It’s been a busy year in Google news. Back in 2019, Google announced that the mobile search results design will get a new look. The redesign had the goal to make finding results easier and faster. In a helpful effort to modernize the way users see results, favicons were introduced as an additional identifier for brands and websites.

According to Google, these favicons were meant to help users better understand the source of the information and its credibility as a way to avoid fake news. The new mobile design was met with minimal complaint although users were savvy enough to see through the changes as a way to make ads more indistinguishable from organic results by making the icon smaller and black.

Google Rolls Out Its Promised Improvements to Search Display

Later that year, Google said that it will begin experimenting with the desktop search display with the design similar to that of the mobile design. Then in January of this year, users noticed the change on their desktop browsers and were not happy about it. Many went to voice their opinions on Twitter calling out Google for blending paid ad results with organic results to make it easier for users to click, generating the company revenue.
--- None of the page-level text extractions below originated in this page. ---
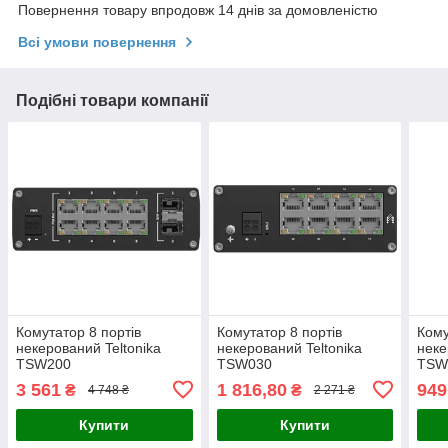
Повернення товару впродовж 14 днів за домовленістю
Всі умови повернення
Подібні товари компанії
Комутатор 8 портів
Комутатор 8 портів
Кому
некерований Teltonika
некерований Teltonika
неке
TSW200
TSW030
TSW
DIN-
3 561
1 816,80
949
₴
₴
4 748 ₴
2 271 ₴
Купити
Купити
As more complaints followed the change over the week of the roll out, Google decided to take back its redesign to make adjustments in favor of user experience. But it wasn’t just because of users that Google made its decision to backtrack the search results change. Legislators also voiced their concerns over Google’s less than subtle intentions for the redesign. Senator Mark Warner, accused Google saying that the change was, “yet another example of a platform exploiting its bottleneck power for commercial gain, to the detriment of both consumers and also small businesses.”

The Albatross on Google’s Neck

Google defended its design after retracting the changes saying that they were made based off positive reviews from the mobile search results design, but due to the negative feedback of the desktop design, the company removed the favicons and will continue to experiment with the look of results. Though this step back quelled criticisms, the elephant in the room was that Google and its affiliate companies have the goal to increase clicks to generate as much revenue as possible.

It comes as no surprise these “subtle” changes were made due to the fact that ad revenue dropped during the first quarter of 2019 and declined further in the third quarter. Since the majority of the company’s revenue comes from ad clicks, blending ads with organic results generates more clicks, accidental or purposeful, to reverse the decline. And it worked, with a 17% increase in the number of ad clicks compared to the first half of January.

The Bottom Line for Google

The look of search results has been slowly but surely evolving over time to boost more clicks. From 2007 to 2013, ads were distinguished with color blocks that highlighted ads. Then the color blocks were removed altogether and the color of font used for ads changed.